As reductive diagenesis intensifies, fine-grained detrital magnetic minerals are exhausted [39,40], and authigenic iron sulfides begin to form [9,15,22]. This shifts the compositional balance, resulting in the higher abundance of the authigenic component relative to the detrital component [15,22]. When reductive diagenesis generates substantial iron sulfides, the magnetic domain state becomes predominantly superparamagnetic to the single-domain (SP-SD), accompanied by enhanced interparticle interactions [15,20]. These interactions not only complicate component separation but likely account for the observed subdivision of medium-coercivity components into 2–3 distinct populations [25]. The Gradient Acquisition Plot (GAP) effectively captures these diagenetically induced variations in component abundances (Figure 9).

In stages 2 and 3, the sediments contain magnetite and maghemite but lack greigite. High magnetic susceptibility (χ) and a low TOC indicate weak diagenesis [13,15]. Under these conditions, reductive dissolution preferentially targets fine-grained iron oxides before coarser fractions [13,15], with maghemite is more soluble than magnetite [13]. The coexistence of maghemite with a high χ implies only the partial dissolution of fine-grained Fe-oxides, while the Day plot positions suggest increased multidomain (MD) contributions [20]. Conversely, low-χ intervals reflect more intense diagenesis. The χ–T curves show no greigite or maghemite, suggesting complete maghemite dissolution. The Heqing core was collected in 2002, but rock magnetic measurements were mainly conducted six years later. Minimal greigite might have been formed and preserved, but was decomposed by oxide in long time conservation.

As discussed, the IRM components in the Heqing core lacustrine sediments exhibited a significant shift at approximately 372.5 m depth, corresponding to ~1.66 Ma. This change is closely linked to past sedimentary environmental conditions, which were strongly influenced by climate. Around 1.6 Ma, the Northern Hemisphere ice sheet reached a critical volume, substantially impacting the intensity of the Asian winter monsoon [3,38]. Concurrently, the forcing mechanisms of the Indian summer monsoon underwent a change around 1.8 Ma [1,3]. These combined shifts profoundly affected the climate of the Heqing Basin. Notably, the amplitude of the Indian summer monsoon index recorded in the Heqing core increased abruptly after 1.8 Ma [1,5], leading to subsequent changes in the sedimentary environment. Prior to 1.66 Ma, the monsoon amplitude was lower [1,3], resulting in a relatively stable sedimentary environment. This stability favored the formation and preservation of greigite. However, after 1.66 Ma, the enhanced monsoon amplitude [1,5] increased the environmental variability. This instability likely disrupted the conditions necessary for greigite preservation.

Data extracts.
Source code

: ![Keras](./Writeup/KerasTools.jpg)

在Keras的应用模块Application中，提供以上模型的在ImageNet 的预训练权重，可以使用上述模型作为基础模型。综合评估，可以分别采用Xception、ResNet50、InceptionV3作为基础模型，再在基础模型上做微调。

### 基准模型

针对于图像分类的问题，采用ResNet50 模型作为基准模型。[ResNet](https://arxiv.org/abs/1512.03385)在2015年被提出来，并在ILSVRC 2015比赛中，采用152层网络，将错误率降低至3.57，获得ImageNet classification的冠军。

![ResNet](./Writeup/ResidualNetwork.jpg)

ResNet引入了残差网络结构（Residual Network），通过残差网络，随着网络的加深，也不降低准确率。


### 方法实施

Work order. Carry the passage on magnetic minerals and diagenesis in the Heqing core sediments further, beginning after its final sentence. The material that accompanies this text was drawn from a separate, unrelated source.

Response.
5. Conclusions

The IRM characteristics of lake sediments can effectively identify and quantify different magnetic mineral components, offering vital insights for paleoenvironmental reconstruction. The CLG model successfully separates three magnetic components corresponding to different magnetic minerals. Their relative abundance variations are closely linked to sedimentary environmental changes. Reductive diagenesis significantly affects the magnetic properties of sediments by reducing their magnetic mineral content and blurring magnetic signals. The medium-coercivity component shows an upwards decrease, indicating a significant change in the Indian summer monsoon science at about 1.8 Ma. The study highlights the importance of considering post-depositional processes when interpreting magnetic mineral signatures in lacustrine sediments. While the CLG model is effective for component identification, it has limitations in quantitative relative abundance analysis, especially in the sediments affected by reductive diagenesis.